__Your objective__: Continue the write-up on the Upwatch uptime monitoring service, starting after its final sentence.

__Quoted passage__:
"""
Developer Tools / Ops
Upwatch
An API uptime monitoring service that checks your endpoints every 30 seconds, alerts your team on failures, and tracks response time trends over months.
Overview
Upwatch monitors HTTP endpoints and alerts teams when something goes down. It checks URLs every 30 seconds from multiple regions, tracks response times, and sends alerts through Slack, email, or webhooks. The status page is public-facing, so users can check service health without contacting support.
The Problem
Downtime costs money and trust. Most uptime monitors are either too basic (just ping a URL) or too expensive for small teams ($30+/month for 50 monitors). Developers running side projects or small SaaS products need monitoring that's cheap to operate, easy to configure, and reliable enough to wake them up at 3am when something breaks.
Approach
Distributed health checks
Monitors run from 3 regions (US, EU, Asia). A check only triggers an alert if it fails from at least 2 regions, eliminating false positives from regional network issues. Each check records status code, response time, TLS certificate expiry, and response body hash (to detect content changes).
Alerting with escalation policies
Alerts route through configurable channels: Slack, email, or webhook. Escalation policies define who gets notified and when. If the primary on-call doesn't acknowledge within 5 minutes, the alert escalates to the next person. Alerts auto-resolve when the endpoint recovers, with a recovery notification.
Public status pages
Each project gets a hosted status page showing uptime percentage, response time graphs, and incident history. Status pages are customizable with the project's branding and domain. They update in real time when incidents are created or resolved.
"""
__Data records__:
"""
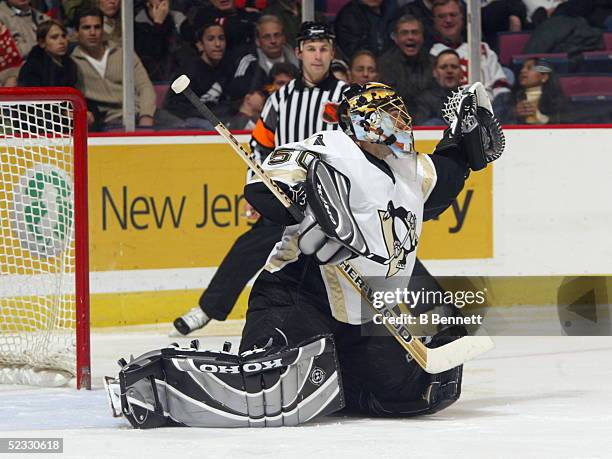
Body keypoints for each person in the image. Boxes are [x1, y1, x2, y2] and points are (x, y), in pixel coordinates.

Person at [107, 81, 504, 427]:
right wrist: (308, 210)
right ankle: (154, 383)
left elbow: (451, 173)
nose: (399, 125)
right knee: (272, 389)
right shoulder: (327, 148)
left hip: (363, 315)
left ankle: (332, 382)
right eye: (387, 118)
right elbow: (265, 189)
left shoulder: (412, 171)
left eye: (400, 116)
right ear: (362, 124)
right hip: (298, 297)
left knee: (420, 393)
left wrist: (463, 140)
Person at [172, 21, 348, 336]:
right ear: (298, 53)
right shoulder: (280, 100)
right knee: (251, 245)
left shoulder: (347, 97)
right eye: (311, 49)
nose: (318, 56)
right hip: (288, 196)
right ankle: (208, 309)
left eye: (323, 49)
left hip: (335, 198)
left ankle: (426, 305)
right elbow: (260, 147)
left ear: (332, 53)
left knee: (366, 250)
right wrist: (256, 192)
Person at [71, 7, 157, 130]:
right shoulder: (72, 63)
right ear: (76, 32)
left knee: (188, 127)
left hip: (143, 114)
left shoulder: (124, 53)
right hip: (111, 121)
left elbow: (145, 86)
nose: (92, 32)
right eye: (86, 28)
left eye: (97, 27)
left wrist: (146, 116)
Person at [429, 0, 511, 107]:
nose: (448, 20)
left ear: (463, 18)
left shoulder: (482, 48)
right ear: (434, 22)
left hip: (490, 111)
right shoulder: (429, 54)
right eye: (441, 16)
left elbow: (500, 85)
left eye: (453, 15)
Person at [163, 20, 235, 129]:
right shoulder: (189, 70)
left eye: (221, 38)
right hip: (188, 121)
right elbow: (173, 105)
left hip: (216, 118)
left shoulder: (227, 68)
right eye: (211, 39)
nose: (218, 44)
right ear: (200, 45)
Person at [377, 15, 433, 121]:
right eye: (404, 33)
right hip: (395, 121)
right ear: (396, 38)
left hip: (427, 122)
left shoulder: (433, 63)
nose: (410, 37)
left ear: (422, 37)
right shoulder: (383, 64)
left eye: (415, 32)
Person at [230, 15, 298, 100]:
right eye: (267, 37)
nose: (273, 41)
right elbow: (238, 94)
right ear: (258, 41)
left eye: (277, 35)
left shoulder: (300, 59)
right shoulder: (249, 62)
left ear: (284, 38)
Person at [134, 0, 187, 82]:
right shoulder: (138, 24)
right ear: (148, 3)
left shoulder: (177, 18)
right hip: (152, 79)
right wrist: (158, 23)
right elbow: (151, 55)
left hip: (178, 76)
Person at [0, 0, 47, 86]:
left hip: (43, 74)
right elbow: (12, 53)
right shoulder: (1, 17)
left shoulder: (42, 17)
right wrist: (44, 45)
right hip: (12, 78)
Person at [17, 19, 77, 87]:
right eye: (54, 37)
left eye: (63, 36)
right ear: (42, 43)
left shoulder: (71, 65)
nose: (62, 41)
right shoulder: (31, 69)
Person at [507, 58, 567, 125]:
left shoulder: (558, 100)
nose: (522, 71)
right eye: (522, 68)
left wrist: (543, 119)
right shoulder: (508, 97)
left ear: (544, 77)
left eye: (529, 68)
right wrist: (513, 113)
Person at [418, 48, 463, 125]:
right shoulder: (423, 100)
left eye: (454, 67)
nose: (449, 71)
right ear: (434, 72)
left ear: (461, 72)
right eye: (443, 67)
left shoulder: (468, 98)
"""
__Answer area__:
Response time analytics
Historical response time data is stored in ClickHouse and visualized as percentile charts (p50, p95, p99) over configurable time ranges. Teams can spot gradual performance degradation before it becomes an outage. Anomaly detection flags sudden response time spikes even if the endpoint is still returning 200.
Challenges
Minimizing false positive alerts
Network hiccups trigger momentary failures that aren't real incidents. The multi-region check reduces false positives, but timing matters too. Built a confirmation window: after an initial failure, Upwatch retries 3 times over 90 seconds before declaring an incident. This catches transient issues without delaying real alerts.
Keeping check intervals consistent under load
With thousands of monitors, scheduling checks every 30 seconds requires careful timing. Used a distributed scheduler backed by Redis that assigns check slots across worker processes. Each worker handles a subset of monitors, and rebalancing happens automatically when workers join or leave.
Results
Upwatch monitors 3,000+ endpoints for 200+ users, with a median alert latency of 45 seconds from failure to notification.
3,000+
Endpoints monitored
45s
Median alert latency
99.99%
Monitoring uptime (self)